In the 1990s he worked as a member of the stage crew with the English National Opera at the London Coliseum.

He joined the Post Office in 1974 and was Centre Telephone Area's First Aid Liaison Officer responsible for training Post Office staff in London to deal with, among other things, casualties of the IRA's mainland bombing campaign.

In 1980 Leavey was promoted to deputy editor of the Post Office Data Processing Executive's house magazine, Database.

He then became the Post Office's official film, art and theatre critic with columns appearing in several Post Office and Civil Service magazines.

When the Post Office split in 1984 he worked for BT where he both renamed[5] and helped to launch the company’s first computer software label, Firebird.[6][7] Among other things he received a Gold Tape award from Home Computing Weekly for Booty, the first computer game to sell 100,000 copies in the UK.[8]

Freelance career

As a contributor to the British weekly magazine, Punch,[9] Leavey wrote a regular column entitled ‘Sharing an ashtray’ consisting of interviews with celebrities on the subject of smoking.[10] Interviewees included Beryl Bainbridge, Trevor Baylis, Sir Tom Courtenay, Tracey Emin, John Entwistle, Kinky Friedman, Sir James Galway, Roy Hudd, Sir Christopher Lee, Sir Frank Kermode, Sir Colin Davis, Laurence Marks, Russ Abbot, Joseph Connolly, Nigel Planer, Sir Patrick Moore, Sir John Mortimer, Lalo Schifrin, Bernard Manning, Burt Kwouk, Al Alvarez, Sir Christopher Frayling, Jerry Springer and Geno Washington.
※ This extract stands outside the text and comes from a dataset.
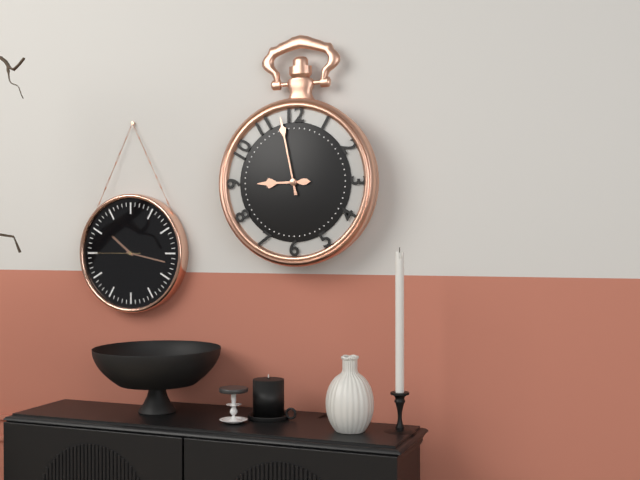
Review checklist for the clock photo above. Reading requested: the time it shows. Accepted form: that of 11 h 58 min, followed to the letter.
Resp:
8 h 58 min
Leavey has written for over 100 British newspapers [11] and magazines including The Independent, The European, Daily Telegraph, Belfast Telegraph, Daily Mirror, Daily Express (for whom he once wrote that "...Penge and Anerley go together like bread and butter "), Sunday Express, Evening Standard, SquareMeal, Literary Review, Time Out, Motor Boat and Yachting, Wine, Whisky, Heathrow International Traveller, BBC Holidays, Stuff for Men, Midweek, Radio Times, as well as appearing on BBC Radio 4 including Breakaway, Going Places, Farming Today - and was featured twice on Pick of the Week, BBC2, BBC News, Cuban National Radio, Financial Times TV, CNN, Sky News, and Channel 4, often in the capacity of unofficial spokesman for the hard pressed smoker.

He was also launch editor of Taylor's Corporate Northern Ireland in 1995 - the first business guide to the province, and wrote, for two years, the Department of Trade and Industry Invest in Britain Bureau's annual reports - all of which helped attract billions of pounds of investment into the UK. As a result, Leavey was appointed chief judge of the BT/Northern Ireland Annual Press and Broadcast Awards for six years.

He has more recently written regular blogs for several companies including Virgin Holidays Cruises (240 weekly blogs and nominated twice for the annual Cruise Blogger of the Year award), Berry Brothers and Rudd and, currently, The Decent Cigar Emporium in Dublin.

He is the author of the FOREST Guide to Smoking in London[12] which attracted press coverage both in the UK and overseas (Time magazine, Playboy, USA Today, The New York Times, The Sunday Times, The Guardian, International Herald Tribune, Marie Claire, Pravda).[13][14] The book includes a foreword by Auberon Waugh and a closing comment by Jeffrey Bernard. Leavey subsequently wrote the FOREST Guide to Smoking in Scotland: Where To Light Up which was successfully launched at the Edinburgh Festival in 1997.[15]

His voluntary work over the years includes radio presenter for Great Ormond Street Hospital 's Radio GOSH, voluntary reader for The Open University visually impaired unit, Meals on Wheels for Barnet, and PR for the Family Holiday Association.

Leavey, who has a son - Jerome, daughter -Francesca, and grandaughter - Loreta, now lives in Cowes on the Isle of Wight with his second wife - Gwenda, and three cats, and writes regularly for Cigar Journal [16] and other magazines.

Awards

In December 2015, Leavey won the Cigar Writer of the Year Award at The Snow Queen Vodka Cigar Smoker Awards Dinner at Boisdale, Canary Wharf, London.[17] Other winners included Jonathan Ross who picked up the Cigar Smoker of the Year Award and Hollywood actor and director, Burt Reynolds, who received the Lifetime Cigar Achievement Award.[18]